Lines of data
———
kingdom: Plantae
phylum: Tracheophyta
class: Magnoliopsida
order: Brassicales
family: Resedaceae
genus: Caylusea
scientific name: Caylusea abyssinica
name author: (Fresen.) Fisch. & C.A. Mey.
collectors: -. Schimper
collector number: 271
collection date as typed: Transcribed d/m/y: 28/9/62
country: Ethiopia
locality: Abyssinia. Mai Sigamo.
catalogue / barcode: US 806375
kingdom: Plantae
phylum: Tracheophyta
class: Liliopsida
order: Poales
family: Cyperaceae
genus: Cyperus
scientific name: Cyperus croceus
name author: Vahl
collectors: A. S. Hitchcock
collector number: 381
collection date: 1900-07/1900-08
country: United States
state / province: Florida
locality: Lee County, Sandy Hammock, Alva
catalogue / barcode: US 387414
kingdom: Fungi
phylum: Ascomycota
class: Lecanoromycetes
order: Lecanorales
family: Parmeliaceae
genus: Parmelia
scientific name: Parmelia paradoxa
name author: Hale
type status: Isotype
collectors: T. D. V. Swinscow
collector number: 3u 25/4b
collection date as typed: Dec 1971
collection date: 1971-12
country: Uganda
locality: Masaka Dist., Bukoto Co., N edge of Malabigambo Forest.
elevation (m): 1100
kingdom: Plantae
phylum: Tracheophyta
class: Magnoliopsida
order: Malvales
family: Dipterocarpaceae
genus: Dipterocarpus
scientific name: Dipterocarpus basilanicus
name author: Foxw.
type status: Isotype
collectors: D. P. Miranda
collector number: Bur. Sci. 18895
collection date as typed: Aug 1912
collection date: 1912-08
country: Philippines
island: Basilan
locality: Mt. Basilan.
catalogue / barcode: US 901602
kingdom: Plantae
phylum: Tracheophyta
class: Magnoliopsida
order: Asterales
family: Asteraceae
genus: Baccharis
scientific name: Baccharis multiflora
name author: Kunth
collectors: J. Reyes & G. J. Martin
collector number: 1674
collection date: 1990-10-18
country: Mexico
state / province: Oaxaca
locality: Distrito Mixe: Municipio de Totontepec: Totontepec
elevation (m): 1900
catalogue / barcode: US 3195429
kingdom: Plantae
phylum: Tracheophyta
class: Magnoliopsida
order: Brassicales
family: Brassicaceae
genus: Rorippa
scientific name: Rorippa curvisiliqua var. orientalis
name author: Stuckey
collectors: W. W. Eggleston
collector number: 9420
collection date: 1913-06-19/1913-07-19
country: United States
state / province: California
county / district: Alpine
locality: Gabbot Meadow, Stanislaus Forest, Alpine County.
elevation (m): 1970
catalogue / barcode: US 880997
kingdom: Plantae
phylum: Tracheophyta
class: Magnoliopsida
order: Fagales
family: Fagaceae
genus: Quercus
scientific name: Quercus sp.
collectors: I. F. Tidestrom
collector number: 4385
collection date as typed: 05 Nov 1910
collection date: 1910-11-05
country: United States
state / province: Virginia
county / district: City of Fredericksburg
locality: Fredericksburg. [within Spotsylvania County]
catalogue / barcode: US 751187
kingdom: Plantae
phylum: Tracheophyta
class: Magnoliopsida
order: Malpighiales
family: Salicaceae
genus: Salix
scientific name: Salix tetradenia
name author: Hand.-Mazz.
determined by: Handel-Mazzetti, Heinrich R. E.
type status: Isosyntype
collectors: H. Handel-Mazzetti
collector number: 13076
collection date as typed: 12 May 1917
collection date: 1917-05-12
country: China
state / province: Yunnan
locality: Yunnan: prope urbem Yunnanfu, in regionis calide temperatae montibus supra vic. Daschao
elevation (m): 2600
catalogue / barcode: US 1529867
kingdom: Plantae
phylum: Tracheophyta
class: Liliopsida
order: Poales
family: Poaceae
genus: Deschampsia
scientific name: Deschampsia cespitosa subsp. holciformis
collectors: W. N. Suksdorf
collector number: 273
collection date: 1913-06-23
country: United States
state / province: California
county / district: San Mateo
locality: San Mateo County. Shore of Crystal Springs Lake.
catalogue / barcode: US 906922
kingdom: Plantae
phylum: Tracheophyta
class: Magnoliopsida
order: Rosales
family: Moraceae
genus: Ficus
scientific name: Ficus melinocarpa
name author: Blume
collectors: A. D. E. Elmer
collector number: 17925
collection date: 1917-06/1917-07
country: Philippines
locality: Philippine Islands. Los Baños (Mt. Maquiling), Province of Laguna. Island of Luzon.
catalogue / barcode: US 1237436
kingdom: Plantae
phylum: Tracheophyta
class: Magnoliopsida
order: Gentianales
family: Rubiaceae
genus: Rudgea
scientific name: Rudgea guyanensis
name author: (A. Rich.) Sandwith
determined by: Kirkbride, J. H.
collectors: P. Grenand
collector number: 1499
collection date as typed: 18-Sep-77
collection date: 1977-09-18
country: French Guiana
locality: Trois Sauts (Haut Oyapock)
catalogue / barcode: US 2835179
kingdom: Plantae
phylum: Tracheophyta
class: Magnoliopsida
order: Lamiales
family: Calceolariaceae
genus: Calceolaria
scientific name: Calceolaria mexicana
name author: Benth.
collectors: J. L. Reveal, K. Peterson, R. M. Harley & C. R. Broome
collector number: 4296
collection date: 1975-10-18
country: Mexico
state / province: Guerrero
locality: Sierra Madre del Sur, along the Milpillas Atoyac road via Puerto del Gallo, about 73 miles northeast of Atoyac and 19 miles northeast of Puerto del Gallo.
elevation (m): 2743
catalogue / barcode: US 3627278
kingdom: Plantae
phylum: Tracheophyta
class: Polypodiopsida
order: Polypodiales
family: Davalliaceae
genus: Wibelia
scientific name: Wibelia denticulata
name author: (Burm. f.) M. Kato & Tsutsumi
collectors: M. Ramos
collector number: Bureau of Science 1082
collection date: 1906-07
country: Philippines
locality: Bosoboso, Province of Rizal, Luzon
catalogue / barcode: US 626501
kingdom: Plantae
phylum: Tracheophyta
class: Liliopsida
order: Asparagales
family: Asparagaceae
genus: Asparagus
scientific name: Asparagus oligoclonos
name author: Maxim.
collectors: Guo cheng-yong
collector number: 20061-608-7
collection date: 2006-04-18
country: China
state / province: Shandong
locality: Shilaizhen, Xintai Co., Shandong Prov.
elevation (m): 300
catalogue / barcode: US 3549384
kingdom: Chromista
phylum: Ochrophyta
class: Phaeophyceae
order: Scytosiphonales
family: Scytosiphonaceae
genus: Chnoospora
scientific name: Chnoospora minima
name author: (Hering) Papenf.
———
> **WHAT THIS TASK INVOLVES**
Arrange the listing, starting at the line that contains "catalogue / barcode: US 3549384" and ending at the end of the listing, as a two-column CSV with the columns field and value. Give one row per line, with each field quoted and any line breaks replaced by spaces.

> **CORRECT RESPONSE**
field,value
"catalogue / barcode:","US 3549384"
"kingdom:","Chromista"
"phylum:","Ochrophyta"
"class:","Phaeophyceae"
"order:","Scytosiphonales"
"family:","Scytosiphonaceae"
"genus:","Chnoospora"
"scientific name:","Chnoospora minima"
"name author:","(Hering) Papenf."